In regions that already have liquid energy markets, power plant operators will have to adopt new strategies and approaches for committing resources. Some large coal-fired power plants were once economic to run year-round, but markets have quickly changed in dramatic fashion. Formally “baseload” resources — resources that were economic to turn on and stay on — might now only be economic to run for a few months of the year, if that.
State utility commissions are uniquely positioned to put a stop to practices that cost consumers billions of dollars while providing no benefit. By creating a constructive regulatory environment, commissions can create huge incentives (or disincentives) to encourage utilities to operate their fleet in the most economically efficient way possible. These approaches might include close scrutiny of utility commitment decision-making processes. Further, they could leverage advanced ratemaking processes to create a profit/loss-sharing mechanism that incentivizes better operations.
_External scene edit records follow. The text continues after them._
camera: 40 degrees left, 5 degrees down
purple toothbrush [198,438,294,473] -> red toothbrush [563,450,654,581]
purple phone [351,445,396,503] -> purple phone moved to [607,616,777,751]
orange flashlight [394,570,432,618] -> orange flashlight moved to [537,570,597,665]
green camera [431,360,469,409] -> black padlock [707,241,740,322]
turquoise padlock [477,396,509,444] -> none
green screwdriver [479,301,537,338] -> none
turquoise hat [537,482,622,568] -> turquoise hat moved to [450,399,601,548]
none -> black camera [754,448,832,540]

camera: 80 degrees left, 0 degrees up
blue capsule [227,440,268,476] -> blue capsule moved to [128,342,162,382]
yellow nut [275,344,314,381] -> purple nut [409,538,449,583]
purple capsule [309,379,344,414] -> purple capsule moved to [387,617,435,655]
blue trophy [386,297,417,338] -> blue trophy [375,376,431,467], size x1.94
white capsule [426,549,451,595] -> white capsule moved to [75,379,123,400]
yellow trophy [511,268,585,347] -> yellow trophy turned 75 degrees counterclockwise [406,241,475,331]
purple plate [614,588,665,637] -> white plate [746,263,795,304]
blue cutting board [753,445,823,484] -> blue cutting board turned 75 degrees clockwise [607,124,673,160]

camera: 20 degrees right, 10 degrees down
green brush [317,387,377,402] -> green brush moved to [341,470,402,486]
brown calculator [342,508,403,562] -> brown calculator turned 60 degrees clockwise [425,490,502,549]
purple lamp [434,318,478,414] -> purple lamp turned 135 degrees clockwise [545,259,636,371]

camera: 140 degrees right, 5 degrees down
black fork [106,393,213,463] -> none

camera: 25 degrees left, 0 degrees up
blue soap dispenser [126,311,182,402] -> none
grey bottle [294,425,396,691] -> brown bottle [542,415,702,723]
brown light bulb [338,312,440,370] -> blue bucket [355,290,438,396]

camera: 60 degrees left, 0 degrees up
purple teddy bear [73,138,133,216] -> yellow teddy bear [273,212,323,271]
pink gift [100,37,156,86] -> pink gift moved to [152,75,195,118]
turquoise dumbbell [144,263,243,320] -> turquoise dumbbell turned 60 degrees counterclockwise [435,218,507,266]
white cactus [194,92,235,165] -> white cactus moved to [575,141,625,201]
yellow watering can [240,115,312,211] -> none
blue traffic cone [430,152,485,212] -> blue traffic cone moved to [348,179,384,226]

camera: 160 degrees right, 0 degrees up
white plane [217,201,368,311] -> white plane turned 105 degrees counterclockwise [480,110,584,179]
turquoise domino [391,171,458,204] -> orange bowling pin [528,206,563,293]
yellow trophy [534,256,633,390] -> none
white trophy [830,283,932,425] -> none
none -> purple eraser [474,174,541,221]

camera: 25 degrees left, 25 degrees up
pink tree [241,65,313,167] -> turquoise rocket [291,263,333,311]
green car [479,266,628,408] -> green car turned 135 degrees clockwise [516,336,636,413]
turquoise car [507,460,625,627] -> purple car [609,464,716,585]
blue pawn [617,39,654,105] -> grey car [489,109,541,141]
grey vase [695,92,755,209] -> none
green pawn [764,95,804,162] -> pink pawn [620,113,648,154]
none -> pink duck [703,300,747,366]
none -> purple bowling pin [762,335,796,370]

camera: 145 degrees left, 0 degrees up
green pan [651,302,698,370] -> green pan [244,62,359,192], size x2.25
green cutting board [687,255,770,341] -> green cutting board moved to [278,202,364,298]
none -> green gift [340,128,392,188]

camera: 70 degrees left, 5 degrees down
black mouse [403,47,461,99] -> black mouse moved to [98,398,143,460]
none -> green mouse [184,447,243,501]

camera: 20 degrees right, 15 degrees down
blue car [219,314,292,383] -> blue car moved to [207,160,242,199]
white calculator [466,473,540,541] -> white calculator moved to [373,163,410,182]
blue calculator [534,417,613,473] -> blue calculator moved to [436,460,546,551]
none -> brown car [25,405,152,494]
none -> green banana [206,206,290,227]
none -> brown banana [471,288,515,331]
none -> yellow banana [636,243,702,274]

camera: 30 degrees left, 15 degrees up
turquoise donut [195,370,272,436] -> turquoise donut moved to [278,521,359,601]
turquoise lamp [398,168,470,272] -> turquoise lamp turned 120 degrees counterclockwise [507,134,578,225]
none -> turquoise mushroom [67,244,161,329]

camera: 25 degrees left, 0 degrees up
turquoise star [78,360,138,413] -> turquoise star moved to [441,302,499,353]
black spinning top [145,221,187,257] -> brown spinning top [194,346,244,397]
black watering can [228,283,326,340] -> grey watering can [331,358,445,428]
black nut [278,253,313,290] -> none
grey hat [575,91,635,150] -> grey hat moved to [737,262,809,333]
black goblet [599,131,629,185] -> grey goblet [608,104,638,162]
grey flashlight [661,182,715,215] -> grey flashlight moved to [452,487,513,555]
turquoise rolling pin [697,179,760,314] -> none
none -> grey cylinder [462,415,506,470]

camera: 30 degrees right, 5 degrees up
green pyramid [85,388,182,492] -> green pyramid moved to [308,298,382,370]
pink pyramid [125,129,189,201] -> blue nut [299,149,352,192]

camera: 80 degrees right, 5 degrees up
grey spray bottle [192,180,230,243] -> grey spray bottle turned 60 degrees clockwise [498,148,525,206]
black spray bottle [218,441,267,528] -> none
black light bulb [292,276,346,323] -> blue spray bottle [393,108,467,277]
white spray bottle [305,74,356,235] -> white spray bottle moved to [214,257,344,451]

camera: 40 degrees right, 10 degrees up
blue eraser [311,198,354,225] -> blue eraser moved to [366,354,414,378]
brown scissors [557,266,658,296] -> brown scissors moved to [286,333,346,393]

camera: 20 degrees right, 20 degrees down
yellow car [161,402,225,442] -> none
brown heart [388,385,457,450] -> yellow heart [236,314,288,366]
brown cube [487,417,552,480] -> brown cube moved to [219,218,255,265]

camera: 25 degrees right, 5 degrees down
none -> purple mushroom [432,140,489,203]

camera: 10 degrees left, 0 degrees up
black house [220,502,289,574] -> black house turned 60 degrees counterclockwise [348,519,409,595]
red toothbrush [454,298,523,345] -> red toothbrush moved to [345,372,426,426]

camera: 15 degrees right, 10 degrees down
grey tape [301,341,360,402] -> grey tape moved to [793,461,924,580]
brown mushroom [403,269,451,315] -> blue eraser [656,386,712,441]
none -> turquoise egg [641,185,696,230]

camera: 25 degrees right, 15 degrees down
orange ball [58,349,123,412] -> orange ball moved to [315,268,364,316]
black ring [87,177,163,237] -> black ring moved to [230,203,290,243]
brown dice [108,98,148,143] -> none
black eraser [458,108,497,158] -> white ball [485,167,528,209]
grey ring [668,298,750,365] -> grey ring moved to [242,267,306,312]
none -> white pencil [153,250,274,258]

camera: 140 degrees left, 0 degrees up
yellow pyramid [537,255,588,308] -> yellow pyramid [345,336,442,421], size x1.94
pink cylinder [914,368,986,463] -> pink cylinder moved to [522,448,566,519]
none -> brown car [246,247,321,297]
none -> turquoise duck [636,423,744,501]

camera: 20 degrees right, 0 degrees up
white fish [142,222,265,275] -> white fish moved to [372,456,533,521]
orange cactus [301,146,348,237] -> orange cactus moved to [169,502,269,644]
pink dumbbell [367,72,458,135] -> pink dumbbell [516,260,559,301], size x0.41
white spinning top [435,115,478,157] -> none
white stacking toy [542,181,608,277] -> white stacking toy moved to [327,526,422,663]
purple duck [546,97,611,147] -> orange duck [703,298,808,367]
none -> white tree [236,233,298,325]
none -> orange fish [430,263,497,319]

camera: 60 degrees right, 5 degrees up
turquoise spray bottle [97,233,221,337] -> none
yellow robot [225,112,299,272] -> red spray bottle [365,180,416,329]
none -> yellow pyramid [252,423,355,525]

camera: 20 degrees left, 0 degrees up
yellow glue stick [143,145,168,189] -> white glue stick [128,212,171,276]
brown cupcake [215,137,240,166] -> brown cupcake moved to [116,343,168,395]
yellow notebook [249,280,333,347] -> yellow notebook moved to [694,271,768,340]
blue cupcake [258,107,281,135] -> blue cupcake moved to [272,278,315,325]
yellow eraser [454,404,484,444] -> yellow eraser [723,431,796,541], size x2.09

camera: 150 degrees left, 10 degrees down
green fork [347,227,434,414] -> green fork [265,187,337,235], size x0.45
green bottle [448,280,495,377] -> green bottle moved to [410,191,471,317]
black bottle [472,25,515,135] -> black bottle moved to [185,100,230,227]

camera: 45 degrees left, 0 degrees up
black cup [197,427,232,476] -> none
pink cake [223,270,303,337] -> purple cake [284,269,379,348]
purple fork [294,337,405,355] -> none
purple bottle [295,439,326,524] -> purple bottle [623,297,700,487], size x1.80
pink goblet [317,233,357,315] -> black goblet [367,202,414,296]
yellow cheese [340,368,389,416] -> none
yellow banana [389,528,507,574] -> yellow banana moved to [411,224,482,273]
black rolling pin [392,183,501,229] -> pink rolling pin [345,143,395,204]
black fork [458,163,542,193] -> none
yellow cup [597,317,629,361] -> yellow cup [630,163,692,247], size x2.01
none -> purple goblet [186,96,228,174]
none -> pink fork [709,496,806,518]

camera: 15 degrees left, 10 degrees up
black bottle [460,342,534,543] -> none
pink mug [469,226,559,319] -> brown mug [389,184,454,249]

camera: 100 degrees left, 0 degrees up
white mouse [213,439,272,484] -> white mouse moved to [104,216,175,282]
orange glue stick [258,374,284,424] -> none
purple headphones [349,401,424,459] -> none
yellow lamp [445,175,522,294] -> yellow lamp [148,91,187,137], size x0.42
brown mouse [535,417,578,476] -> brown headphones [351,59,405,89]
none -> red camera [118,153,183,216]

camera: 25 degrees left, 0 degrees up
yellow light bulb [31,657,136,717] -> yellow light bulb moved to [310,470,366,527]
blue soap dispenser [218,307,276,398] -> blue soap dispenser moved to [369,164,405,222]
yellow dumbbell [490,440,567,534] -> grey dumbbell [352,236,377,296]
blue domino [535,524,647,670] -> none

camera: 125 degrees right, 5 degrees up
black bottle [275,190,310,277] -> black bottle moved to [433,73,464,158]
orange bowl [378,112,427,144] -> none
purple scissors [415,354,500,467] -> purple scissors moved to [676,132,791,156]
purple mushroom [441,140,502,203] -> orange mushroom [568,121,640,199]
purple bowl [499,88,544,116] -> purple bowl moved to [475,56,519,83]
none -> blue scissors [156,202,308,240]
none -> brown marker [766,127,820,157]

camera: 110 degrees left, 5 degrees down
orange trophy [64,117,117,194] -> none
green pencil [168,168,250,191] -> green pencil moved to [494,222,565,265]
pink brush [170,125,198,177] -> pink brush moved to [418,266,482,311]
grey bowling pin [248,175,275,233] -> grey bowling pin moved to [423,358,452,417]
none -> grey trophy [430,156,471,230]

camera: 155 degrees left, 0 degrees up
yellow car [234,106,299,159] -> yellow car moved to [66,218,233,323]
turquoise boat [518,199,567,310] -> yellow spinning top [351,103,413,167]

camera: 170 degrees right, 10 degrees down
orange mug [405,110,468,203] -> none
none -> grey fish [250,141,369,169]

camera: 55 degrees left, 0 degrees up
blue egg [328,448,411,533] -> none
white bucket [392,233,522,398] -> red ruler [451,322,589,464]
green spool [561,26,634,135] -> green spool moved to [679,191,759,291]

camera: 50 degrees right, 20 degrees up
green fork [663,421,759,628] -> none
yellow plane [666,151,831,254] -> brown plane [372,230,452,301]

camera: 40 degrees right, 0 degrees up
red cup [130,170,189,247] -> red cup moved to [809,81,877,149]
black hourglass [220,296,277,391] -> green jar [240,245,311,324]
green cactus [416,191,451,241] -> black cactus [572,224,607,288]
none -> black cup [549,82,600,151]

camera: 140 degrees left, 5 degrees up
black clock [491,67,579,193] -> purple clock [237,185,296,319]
Utilities can choose to continue to operate coal plants the way they have for decades, but ignoring the realities of an evolving market is a risky endeavor, especially for an industry known for being risk averse. Failure to modernize and optimize how they operate resources will eventually result in scrutiny from regulators who could force the companies’ shareholders to absorb the above-market costs, something utility investors would not be happy about. It is much better for utilities to be proactive and take action on their own. And they should take advantage of the considerable opportunity to both reduce their emissions and save their customers money.